◆ BRANO DA LEGGERE
Impanicarsi/Rimbecillirsi
5 Marzo 2008 11:55 am Cattive Nuove, Situazioni - Tags: panico, strada, stupidità, trafficoSpesso mi lamento che ci sono troppi vecchi in questo paese (il che è vero), che manca la rapidità di pensiero tipica delle menti giovani. Purtroppo a volte anche i più giovani fanno andare in crash il cervello… e nei momenti meno opportuni.
Lunedì mi è capitato di uscire dall’ufficio verso le 19 e in una delle splendide rotonde donate dallo splendido ex-sindaco della mia splendida città (e
progettate con il culo) un simpatico individuo dal sesso e dall’età sconosciuti mi tampona da dietro mentre ero imbottigliato con la mia moto in mezzo al traffico. L’individuo mi spinge per qualche secondo in avanti mentre la moto si inclina sul lato sinistro. Ovviamente faccio perno sul piede per mantenerla e fin qui tutto bene. Purtoppo un terzo incomodo di sesso maschile ed età molto giovane interviene e mi sale sul piede con la macchina con a bordo la sorella (suppongo) e la nonna (suppongo). Io resto incastrato come un fesso con tutto il peso della moto sopra la gamba e il piede stritolato tra ruota dell’auto e asfalto. I tre elementi cominciano ad avere reazioni strane: il giovane autista entra nel panico e fa spegnere la macchina, la nonna comincia a urlare insieme alla sorella. Dopo più di un minuto che gli faccio notare che il mio piede era quasi ridotto in poltiglia (tra l’altro avevo le scarpette sportive sottilissime) lui ancora non riesce a mettere in moto la macchina. “Sono confuso” continuava a ripetere. Confuso? E io cosa dovevo dire?
Fortunatamente qualcuno l’ha tirato (di peso) fuori dal posto di guida e mettendo la macchina in folle mi ha liberato.
Non so come, ma la moto ne è uscita senza un graffio e io ho solo un ematoma un po’ fastidioso sotto al ginocchio (ma piede e articolazione sono ok, probabilmente grazie alla pellaccia sviluppata in questi anni sopra al tatami).
In tutto ciò colui o colei che mi ha tamponato se l’è svignata.
Vi racconto questa mia disavventura perché quello che mi ha colpito maggiormente è stata la mancanza assoluta di prontezza di spirito del giovane. Sembrava rimbecillito, probabilmente era anche spaventato. Per un momento ho provato odio per lui, anche se la colpa dell’accaduto è da attribuire sicuramente all’anonimo “tamponatore”.

◆ DATI FORNITI
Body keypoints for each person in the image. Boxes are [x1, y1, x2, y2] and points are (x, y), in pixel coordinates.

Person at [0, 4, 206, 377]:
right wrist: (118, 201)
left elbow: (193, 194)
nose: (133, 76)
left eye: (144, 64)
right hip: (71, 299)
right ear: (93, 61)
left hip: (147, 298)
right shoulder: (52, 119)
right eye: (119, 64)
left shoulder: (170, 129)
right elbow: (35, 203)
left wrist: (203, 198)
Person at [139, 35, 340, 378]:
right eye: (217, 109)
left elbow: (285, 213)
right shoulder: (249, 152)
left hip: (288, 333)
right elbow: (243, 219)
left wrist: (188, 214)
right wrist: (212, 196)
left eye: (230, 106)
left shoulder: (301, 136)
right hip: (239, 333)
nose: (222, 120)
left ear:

◆ CONSEGNA
Ricopia parola per parola il passo del racconto dell'incidente in rotonda che va da "Impanicarsi/Rimbecillirsi" fino a "momenti meno opportuni." compreso. L'elenco proviene da una fonte diversa.

◆ SPAZIO RISPOSTA
Impanicarsi/Rimbecillirsi
5 Marzo 2008 11:55 am Cattive Nuove, Situazioni - Tags: panico, strada, stupidità, trafficoSpesso mi lamento che ci sono troppi vecchi in questo paese (il che è vero), che manca la rapidità di pensiero tipica delle menti giovani. Purtroppo a volte anche i più giovani fanno andare in crash il cervello… e nei momenti meno opportuni.